Because the pieces are so short, there is little depth. In “Urchins” the life stories of four boys are told. There are long sections of prose giving mundane details, so there is more background than actual action. I guess some of the vignettes could be considered charming, but they are forgettable.
Perhaps the stories are intended to be read one at a time. Because I read them in a couple of sittings, I noticed considerable overlap. Margaret in “Sphinx” has a landlady who is “the widow of a dentist” while Merlin in “Iron Jelloids” lives in the house of “a police sergeant’s widow.” Both landladies are very kind to their tenants. In “Blackmail” there’s a dishonest “financial clerk” and another one in “Pogo Sticks and Man with Bicycle.” Margaret in “Sphinx” is raised by an aunt who is a “district nurse” while in “Duty” “a theatre nurse” helps raise her brother’s twins once he is widowed. Student nurses appear in at least three stories. In “Sphinx” Margaret “drifted into something, in the way in which we are all capable of drifting into things, without any conscious assertion of will, any firm choice, because it is easy and we feel sorry for people and we cannot find a simple way of avoiding their emotional claims.” In “Duty” twins drift into relationships though they love someone else.

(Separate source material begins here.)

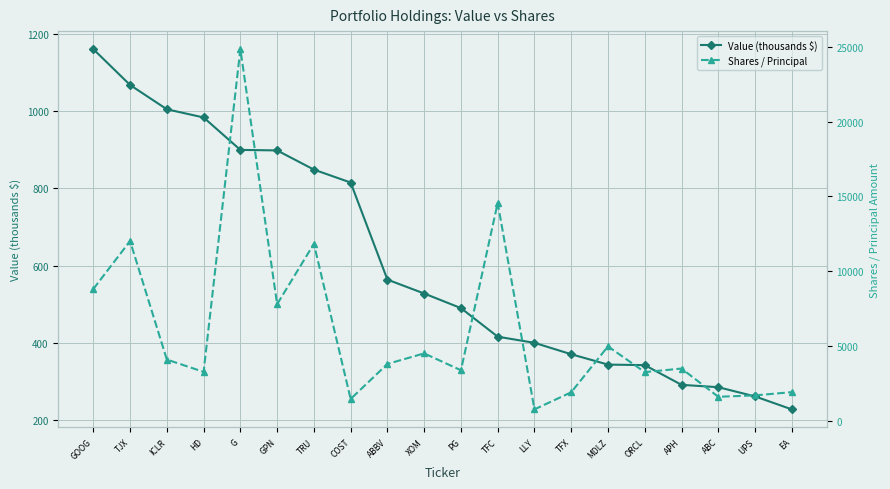

What position from the right is PG?

10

Coincidence and unbelievable events are used liberally. Three sisters play matchmakers to two teachers and then years later unknowingly appear in a photograph with these teachers? Tea with St. John’s Wort cures depression and iron pills bestow confidence? In a double ceremony, a minister marries the wrong women to the wrong men, but the brides and grooms don’t notice the mistake?
The author is prolific and popular, so my review will probably not reflect the views of the majority. I just expected more and was disappointed.
Note: I received an eARC from the publisher via NetGalley.